Given text ▸
..........

The ABCs of South Dakota's School Sentinel Program

 

The issue of "guns in schools" is a recurring one in our state legislature. With that background, here are the ABCs of the South Dakota School Sentinel Program.

What is the South Dakota School Sentinel Program?

The South Dakota School Sentinel Program was passed in 2013 and allows a school board to create, establish, and supervise the arming of school employees, hired security personnel, or volunteers in such a manner as the board believes will be most likely to secure or enhance the deterrence of physical threat and defense of the school, its students, its staff, and members of the public on the school premises against violent attack.

Does the School Sentinel Program require the approval of local law enforcement?

Yes. Before any school board may implement the Program, or make any material changes in the Program’s personnel or protocol, the school board must obtain the approval of the law enforcement official who has jurisdiction over the school premises. Any material changes in the Program’s personnel or protocols must be reported to all law enforcement agencies within the jurisdiction over the school premises.

What training does a school sentinel have to complete?     

A person who acts as a school sentinel must first successfully complete a school sentinel training course as defined by the Law Enforcement Officers Standards Commission.  

May a school employee refuse to carry a firearm?

Yes. A school board may not arm any teacher or other school employee without that person’s free, willing, and voluntary consent. Also, a teacher or other school employee may not be censured, criticized, or discriminated against for his unwillingness or refusal to carry a firearm.

How does the School Sentinel Program impact a concealed weapon permit?

No provision of S.D.C.L. § 13-32-7 or any other state law restricts or limits the Program. However, the Program does not authorize a person to carry a concealed weapon without a valid permit.

..........

Data rows ▸

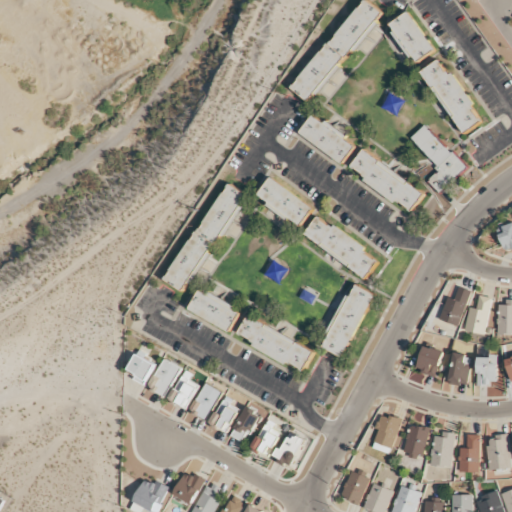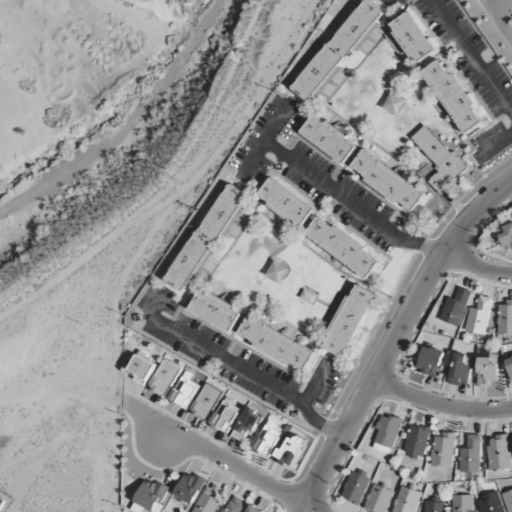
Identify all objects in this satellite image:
road: (502, 9)
road: (498, 19)
building: (412, 38)
building: (412, 38)
building: (338, 50)
building: (338, 51)
road: (448, 56)
park: (80, 68)
building: (452, 96)
building: (453, 96)
road: (265, 137)
building: (329, 139)
building: (329, 139)
road: (494, 146)
building: (439, 158)
building: (439, 158)
building: (388, 181)
building: (388, 181)
building: (286, 203)
building: (286, 203)
road: (350, 204)
road: (476, 236)
building: (506, 237)
building: (207, 238)
building: (207, 238)
road: (472, 240)
building: (343, 246)
building: (343, 247)
road: (464, 249)
road: (476, 268)
building: (456, 307)
building: (215, 310)
building: (216, 310)
building: (479, 316)
building: (505, 317)
building: (349, 320)
building: (348, 321)
road: (395, 337)
building: (276, 343)
building: (276, 344)
building: (430, 361)
road: (234, 366)
building: (510, 367)
building: (142, 369)
building: (460, 370)
building: (487, 370)
building: (165, 377)
road: (314, 383)
building: (184, 391)
building: (206, 401)
road: (439, 407)
building: (225, 416)
building: (247, 424)
building: (388, 434)
building: (267, 439)
building: (417, 441)
building: (290, 450)
building: (443, 450)
building: (499, 453)
building: (471, 455)
road: (219, 460)
building: (356, 486)
building: (189, 488)
building: (150, 497)
building: (208, 499)
building: (378, 499)
building: (407, 500)
building: (508, 500)
building: (462, 503)
building: (490, 503)
building: (234, 506)
building: (434, 507)
building: (254, 509)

..........

Tasks to perform ▸
- a) According to the piece on South Dakota's School Sentinel Program, whose approval must a school board obtain before implementing the Program?
- b) Extend the piece on South Dakota's School Sentinel Program, picking up right after its final sentence.

Written responses ▸
- a) The law enforcement official who has jurisdiction over the school premises.

- b)
Does a school board’s failure or refusal to implement the School Sentinel Program create a private cause of action?

No. A school board’s failure or refusal to implement the Program does not constitute a cause of action against the school board, the school district, or any of its employees.  

May a school district’s decision to implement the School Sentinel Program be referred to a public vote?

Yes. A school board’s decision to implement the Program may be referred to a vote of the school district’s qualified voters.    

What is the process for referring a school board’s School Sentinel Program decision?

A school board’s decision can be referred by filing a petition signed by five percent of the registered voters in the school district, based upon the total number of registered voters at the last preceding general election.

Does the School Sentinel Program provide immunity from liability?

Yes. The Program provides liability immunity for certain persons and entities. Specifically, S.D.C.L. § 13-64-15 provides "No law enforcement officer or county sheriff, nor the Law Enforcement Officers Standards Commission, Division of Criminal Investigation, Office of Attorney General, the State of South Dakota, nor any agents, employees, or members thereof, is liable for any injury caused by, related to, or resulting from:

  1. The implementation of the school sentinel program established by this chapter;
  2. The adoption, promulgation, administration, or implementation of educational and training standards for school sentinels;
  3. The training provided by the Law Enforcement Officers Standards Commission, the Division of Criminal Investigation, the Office of Attorney General, or the state;
  4. The approvals required by the county sheriff under this chapter; or
  5. The performance, administration, or implementation of any services or programs that assist a school district in carrying out its duties under this chapter."

For more information about South Dakota's School Sentinel Program, read Chapter 30 of The South Dakota School Law Deskbook.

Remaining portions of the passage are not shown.